In 2016, after the USFWS pulled back on a previous decision to list wolverines for ESA protections, the U.S. District Court for the District of Montana ruled the agency’s decision was “arbitrary and capricious.” In that ruling, Judge Dana L. Christensen wrote:
The Service erred when it determined: (1) that climate change and projected spring snow cover would not impact the wolverine at the reproductive denning scale in the foreseeable future, and (2) that small population size and low genetic diversity do not pose an independent threat to wolverine viability in the United States.
There are fewer than 300 wolverines south of the Canadian border. They can be found in the North Cascades in Washington and the Northern Rocky Mountains in Idaho, Montana, Oregon (Wallowa Range), and Wyoming according to the USFWS.
“Recent scientific information makes clear that wolverines face threats from destruction of their snowy habitat due to climate change,” said Earthjustice attorney Timothy Preso in a press release. “We intend to take action to make sure that the Trump Administration’s disregard of the real impacts of climate change does not doom the wolverine to extinction in the lower-48 states.”
Even the USFWS’ species status assessment (SSA) cites climate change as the most significant stressor for wolverines. Females of the species like deep snow or snow-covered rocks where they can tunnel and give birth to their offspring between February and April. Despite the report, the agency still believes snow won’t be a problem.
“If wolverines need snow, we think that there’s going to be enough snow out there for them,” said Jodi Bush, the Montana Project Leader of the USFWS.
One reviewer of the SSA disagreed. In documents received by EnviroNews, the anonymous expert states that wolverine dens are typically found under 2.6 meters (8.5 feet) of snow cover, but the SSA uses a half meter (1.6 feet) and calls that no change in depth of snow. The reviewer says the depths aren’t the same to wolverines. “A half meter is not deep.”
While the draft SSA was sent to states and a number of industry groups, including the American Petroleum Institute, Western Energy Alliance, the Utility Air Regulatory Group, and the International Snowmobile Manufacturer’s Association, the USFWS refused to release it to WELC and its clients. They had to file a Freedom of Information Act (FOIA) request to ascertain the information.

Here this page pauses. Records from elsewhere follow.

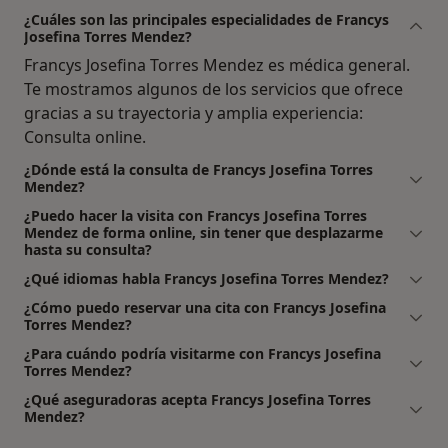
¿Cuáles son las principales especialidades de Francys
Josefina Torres Mendez?
Francys Josefina Torres Mendez es médica general.
Te mostramos algunos de los servicios que ofrece
gracias a su trayectoria y amplia experiencia:
Consulta online.
¿Dónde está la consulta de Francys Josefina Torres
Mendez?
¿Puedo hacer la visita con Francys Josefina Torres
Mendez de forma online, sin tener que desplazarme
hasta su consulta?
¿Qué idiomas habla Francys Josefina Torres Mendez?
¿Cómo puedo reservar una cita con Francys Josefina
Torres Mendez?
¿Para cuándo podría visitarme con Francys Josefina
Torres Mendez?
¿Qué aseguradoras acepta Francys Josefina Torres
Mendez?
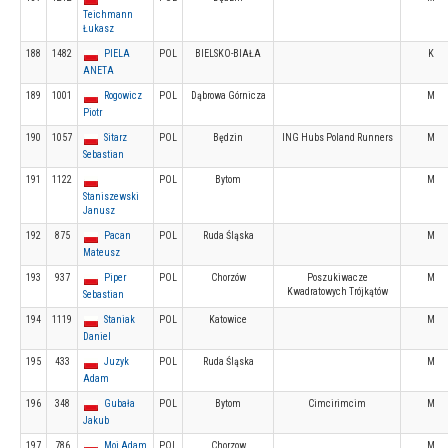
Teichmann
Łukasz
188
1482
PIELA
POL
BIELSKO-BIAŁA
K
ANETA
189
1001
Rogowicz
POL
Dąbrowa Górnicza
M
Piotr
190
1057
Sitarz
POL
Będzin
ING Hubs Poland Runners
M
Sebastian
191
1122
POL
Bytom
M
Staniszewski
Janusz
192
875
Pacan
POL
Ruda Śląska
M
Mateusz
193
937
Piper
POL
Chorzów
Poszukiwacze
M
Kwadratowych Trójkątów
Sebastian
194
1119
Staniak
POL
Katowice
M
Daniel
195
433
Juzyk
POL
Ruda Śląska
M
Adam
196
348
Gubała
POL
Bytom
Cimcirimcim
M
Jakub
197
786
Moj Adam
POL
Chorzow
M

“This is yet another chapter in this Administration’s war on science,” said Bishop. “Public records reveal the [USFWS] decided not to protect wolverines from day one and then worked backwards to figure out how to make the decision stick.”
Wolverines have dense fur, snowshoe-like feet, and jaws capable of biting through frozen meat and bones. These adaptations make it perfectly suited for snowy arctic and subarctic climates. Environmental groups say that makes them uniquely prone to extinction from anthropogenic climate change.
The plaintiffs listed on the first case and represented by WELC are Guardians, Friends of the Bitterroot, Friends of the Wild Swan, Swan View Coalition, Oregon Wild, Cascadia Wildlands, Alliance for the Wild Rockies, Cottonwood Environmental Law Center, George Wuerthner (Oregon Director of Western Watersheds Project), Footloose Montana, Native Ecosystems Council, Wildlands Network, Helena Hunters and Anglers Association.
The groups represented by EarthJustice in the other suit include the Center for Biological Diversity, Conservation Northwest, Defenders of Wildlife, Friends of the Clearwater, Idaho Conservation League, Jackson Hole Conservation Alliance, Klamath-Siskiyou Wildlands Center, Greater Yellowstone Coalition, Sierra Club and Rocky Mountain Wild.
“For more than 25 years, the government has stonewalled federal protection for wolverine,” said Dave Werntz, Science and Conservation Director at Conservation Northwest. “It is time to stop playing games, follow the science, and work together to counter threats to wolverine survival.”